EXERCISE DIRECTIONS = Find the line that contains "Figure 22. S-parameters of the proposed DA."; then retype it and each line after it, exactly, through the final line of the data below.

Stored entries

══════════

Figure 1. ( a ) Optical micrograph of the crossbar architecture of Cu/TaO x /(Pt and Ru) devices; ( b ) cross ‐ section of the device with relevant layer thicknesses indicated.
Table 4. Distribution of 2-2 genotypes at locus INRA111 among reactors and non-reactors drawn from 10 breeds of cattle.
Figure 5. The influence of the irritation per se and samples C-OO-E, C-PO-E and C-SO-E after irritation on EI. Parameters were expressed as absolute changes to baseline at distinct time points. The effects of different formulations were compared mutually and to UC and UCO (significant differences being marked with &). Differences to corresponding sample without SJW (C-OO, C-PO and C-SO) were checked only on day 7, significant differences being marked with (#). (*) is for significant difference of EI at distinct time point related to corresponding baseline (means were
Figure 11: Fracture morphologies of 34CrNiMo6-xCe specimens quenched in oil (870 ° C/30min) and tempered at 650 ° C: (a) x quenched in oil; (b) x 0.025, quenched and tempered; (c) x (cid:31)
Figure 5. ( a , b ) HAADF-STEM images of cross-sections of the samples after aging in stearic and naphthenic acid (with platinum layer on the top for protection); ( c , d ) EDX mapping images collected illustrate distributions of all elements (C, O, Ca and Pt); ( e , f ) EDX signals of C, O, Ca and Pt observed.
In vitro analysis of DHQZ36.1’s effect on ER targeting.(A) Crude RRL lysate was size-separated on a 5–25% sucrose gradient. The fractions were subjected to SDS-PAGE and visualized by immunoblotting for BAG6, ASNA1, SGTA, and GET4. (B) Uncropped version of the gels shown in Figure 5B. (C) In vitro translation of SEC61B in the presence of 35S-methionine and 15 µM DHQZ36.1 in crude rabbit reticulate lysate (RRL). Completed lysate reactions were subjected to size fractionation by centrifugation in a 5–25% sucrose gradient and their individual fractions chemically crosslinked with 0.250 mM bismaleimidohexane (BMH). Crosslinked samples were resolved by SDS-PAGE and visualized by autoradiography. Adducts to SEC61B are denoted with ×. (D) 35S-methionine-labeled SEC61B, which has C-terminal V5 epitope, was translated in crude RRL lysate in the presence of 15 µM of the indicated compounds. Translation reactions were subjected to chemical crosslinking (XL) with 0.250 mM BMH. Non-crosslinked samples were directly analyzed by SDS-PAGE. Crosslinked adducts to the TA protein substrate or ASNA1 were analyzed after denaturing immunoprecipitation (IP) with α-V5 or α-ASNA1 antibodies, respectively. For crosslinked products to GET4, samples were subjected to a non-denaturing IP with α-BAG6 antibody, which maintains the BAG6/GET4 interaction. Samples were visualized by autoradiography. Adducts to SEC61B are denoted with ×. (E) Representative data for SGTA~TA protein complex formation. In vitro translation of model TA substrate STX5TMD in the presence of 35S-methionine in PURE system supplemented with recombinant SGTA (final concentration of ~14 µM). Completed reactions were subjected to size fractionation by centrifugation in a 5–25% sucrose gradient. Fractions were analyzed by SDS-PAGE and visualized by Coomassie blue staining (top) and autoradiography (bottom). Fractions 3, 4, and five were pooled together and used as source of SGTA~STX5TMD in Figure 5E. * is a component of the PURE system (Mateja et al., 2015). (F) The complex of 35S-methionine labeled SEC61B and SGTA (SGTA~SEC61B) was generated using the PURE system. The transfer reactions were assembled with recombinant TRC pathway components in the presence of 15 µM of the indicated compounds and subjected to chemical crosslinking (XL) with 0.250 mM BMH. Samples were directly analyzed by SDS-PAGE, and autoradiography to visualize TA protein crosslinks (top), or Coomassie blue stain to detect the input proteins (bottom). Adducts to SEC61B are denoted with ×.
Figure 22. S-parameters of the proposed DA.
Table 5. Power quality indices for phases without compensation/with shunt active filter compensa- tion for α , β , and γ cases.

══════════

SOLUTION TO THIS EXERCISE =
Figure 22. S-parameters of the proposed DA.
Table 5. Power quality indices for phases without compensation/with shunt active filter compensa- tion for α , β , and γ cases.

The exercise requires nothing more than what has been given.